I don't see Apple selling one of its few headless Mac models without a Mini DisplayPort for compatibility with an Apple display, even if most customers don't buy that combo.
post #38 of 85
Just saying it's about time the Mac Mini got the black plastic treatment like its cousin the iMac.
post #39 of 85
Quote:
Originally Posted by christopher126 View Post

Agreed! that's a good way to describe it...'Apple is waiting to purge optical drives from their systems as they are slow, power hungry, and expensive.'

I think the last time I used my optical drive was to load Snow Leopard months ago and yet I 'lug' it around everywhere I go with my MacBook!

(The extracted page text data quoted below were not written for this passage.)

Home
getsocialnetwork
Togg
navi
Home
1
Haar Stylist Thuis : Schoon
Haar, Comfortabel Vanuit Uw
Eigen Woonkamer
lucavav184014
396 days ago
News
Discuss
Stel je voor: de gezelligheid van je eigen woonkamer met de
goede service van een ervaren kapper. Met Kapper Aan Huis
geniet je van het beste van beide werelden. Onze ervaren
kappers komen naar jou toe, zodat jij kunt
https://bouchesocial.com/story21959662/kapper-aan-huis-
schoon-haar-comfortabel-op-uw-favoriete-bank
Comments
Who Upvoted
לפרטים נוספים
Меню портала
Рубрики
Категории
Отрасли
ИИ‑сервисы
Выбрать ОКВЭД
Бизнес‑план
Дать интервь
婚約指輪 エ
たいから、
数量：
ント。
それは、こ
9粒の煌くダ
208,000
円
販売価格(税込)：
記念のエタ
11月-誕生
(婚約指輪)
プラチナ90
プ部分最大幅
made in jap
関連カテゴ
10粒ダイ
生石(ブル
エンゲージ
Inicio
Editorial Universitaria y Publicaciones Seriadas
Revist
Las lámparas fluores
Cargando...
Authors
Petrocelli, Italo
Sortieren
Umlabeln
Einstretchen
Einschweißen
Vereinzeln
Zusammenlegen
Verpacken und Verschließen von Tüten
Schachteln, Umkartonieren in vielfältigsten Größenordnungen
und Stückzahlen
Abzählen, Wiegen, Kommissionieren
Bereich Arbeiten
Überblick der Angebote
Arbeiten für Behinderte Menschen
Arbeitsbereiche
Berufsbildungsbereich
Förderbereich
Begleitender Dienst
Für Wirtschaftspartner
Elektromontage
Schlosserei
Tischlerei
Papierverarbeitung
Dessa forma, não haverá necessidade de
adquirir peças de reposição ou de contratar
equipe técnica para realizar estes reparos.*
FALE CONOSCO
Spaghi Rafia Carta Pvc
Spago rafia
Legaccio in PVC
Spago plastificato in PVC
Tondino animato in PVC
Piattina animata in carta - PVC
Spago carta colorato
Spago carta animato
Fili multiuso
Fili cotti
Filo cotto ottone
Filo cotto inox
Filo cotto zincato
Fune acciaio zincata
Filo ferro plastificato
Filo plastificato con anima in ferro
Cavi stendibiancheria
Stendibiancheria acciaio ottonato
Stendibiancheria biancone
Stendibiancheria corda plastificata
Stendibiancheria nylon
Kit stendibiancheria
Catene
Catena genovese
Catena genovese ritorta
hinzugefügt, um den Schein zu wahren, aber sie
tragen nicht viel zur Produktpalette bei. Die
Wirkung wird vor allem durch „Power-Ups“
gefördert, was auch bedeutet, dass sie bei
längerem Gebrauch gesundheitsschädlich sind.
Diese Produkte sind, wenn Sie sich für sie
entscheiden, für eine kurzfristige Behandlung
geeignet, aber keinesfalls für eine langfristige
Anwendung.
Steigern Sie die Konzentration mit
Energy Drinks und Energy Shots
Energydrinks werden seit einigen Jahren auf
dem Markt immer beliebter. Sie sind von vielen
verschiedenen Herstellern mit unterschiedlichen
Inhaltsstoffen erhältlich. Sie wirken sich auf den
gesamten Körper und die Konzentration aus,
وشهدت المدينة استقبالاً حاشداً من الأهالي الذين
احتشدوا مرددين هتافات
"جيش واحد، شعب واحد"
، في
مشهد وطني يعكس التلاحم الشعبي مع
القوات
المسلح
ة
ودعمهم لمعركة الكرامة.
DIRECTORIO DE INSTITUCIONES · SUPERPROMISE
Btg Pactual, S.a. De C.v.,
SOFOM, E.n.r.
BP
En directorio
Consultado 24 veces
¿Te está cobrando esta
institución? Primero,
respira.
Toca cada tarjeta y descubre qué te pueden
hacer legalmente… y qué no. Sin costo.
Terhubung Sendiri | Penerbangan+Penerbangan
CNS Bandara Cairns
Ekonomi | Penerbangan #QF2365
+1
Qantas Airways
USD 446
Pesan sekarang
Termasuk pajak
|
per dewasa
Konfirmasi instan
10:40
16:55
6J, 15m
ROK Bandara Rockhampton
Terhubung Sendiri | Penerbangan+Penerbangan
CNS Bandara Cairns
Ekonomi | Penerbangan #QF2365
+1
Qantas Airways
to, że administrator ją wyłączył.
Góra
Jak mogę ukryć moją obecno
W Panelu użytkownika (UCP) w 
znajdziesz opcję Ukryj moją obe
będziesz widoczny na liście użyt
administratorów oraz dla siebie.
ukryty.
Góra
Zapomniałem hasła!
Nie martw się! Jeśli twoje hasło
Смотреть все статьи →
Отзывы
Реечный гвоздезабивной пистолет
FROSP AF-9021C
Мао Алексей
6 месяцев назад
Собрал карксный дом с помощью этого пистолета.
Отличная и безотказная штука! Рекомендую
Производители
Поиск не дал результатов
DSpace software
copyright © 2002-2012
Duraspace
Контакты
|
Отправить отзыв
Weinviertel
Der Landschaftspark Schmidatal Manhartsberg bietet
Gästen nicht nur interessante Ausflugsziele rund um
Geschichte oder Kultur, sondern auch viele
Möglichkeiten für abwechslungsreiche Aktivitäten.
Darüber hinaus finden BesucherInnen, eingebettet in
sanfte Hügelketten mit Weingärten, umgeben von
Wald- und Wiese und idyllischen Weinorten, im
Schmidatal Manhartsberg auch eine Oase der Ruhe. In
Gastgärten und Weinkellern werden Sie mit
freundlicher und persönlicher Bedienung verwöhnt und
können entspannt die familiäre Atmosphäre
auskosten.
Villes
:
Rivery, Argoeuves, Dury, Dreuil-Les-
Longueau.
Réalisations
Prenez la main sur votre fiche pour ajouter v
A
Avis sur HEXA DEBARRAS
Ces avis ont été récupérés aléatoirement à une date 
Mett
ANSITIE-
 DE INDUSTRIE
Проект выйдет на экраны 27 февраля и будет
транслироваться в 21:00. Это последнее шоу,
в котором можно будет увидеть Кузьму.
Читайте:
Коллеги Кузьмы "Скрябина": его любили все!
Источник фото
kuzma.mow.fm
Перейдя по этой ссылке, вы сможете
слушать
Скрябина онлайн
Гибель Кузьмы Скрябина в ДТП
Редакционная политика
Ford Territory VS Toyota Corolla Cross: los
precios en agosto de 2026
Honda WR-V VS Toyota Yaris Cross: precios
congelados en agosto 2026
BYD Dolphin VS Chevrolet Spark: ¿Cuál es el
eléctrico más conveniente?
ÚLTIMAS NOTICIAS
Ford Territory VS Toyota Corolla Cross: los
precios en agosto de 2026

Just out of curiosity, what does one do for major OS upgrades, or full reinstalls (well, I haven't had to do that on a Mac since... since I can't remember) if you have a MBA and no other computer to share the disk from?

I'm assuming you have to have an external optical drive available to plug in? I would think Apple can't really get rid of the optical drive until they solve this problem and I'm not sure the world is ready for OS installs over the Internet. I suppose they could throw it on a little USB drive, but that wouldn't be the cheapest solution, especially for upgrades.
post #40 of 85
I ordered a single Mac mini Leopard server, w/2 500GB HD's. I placed the order on April 20, through my Education Rep and was told it was in stock and ready for shipment. I have been notified 4 times that it is backordered and will ship at a later date. The latest E-Mail came yesterday and promised to ship it by June 9th.

Something is certainly happening in the supply chain.

If they ship on the 9th of June, it will have taken them 49 days to ship a single order for 1 Mac mini. I've never waited this long for any Apple Product.

I hope they are upgrading. That would certainly make the wait worthwhile.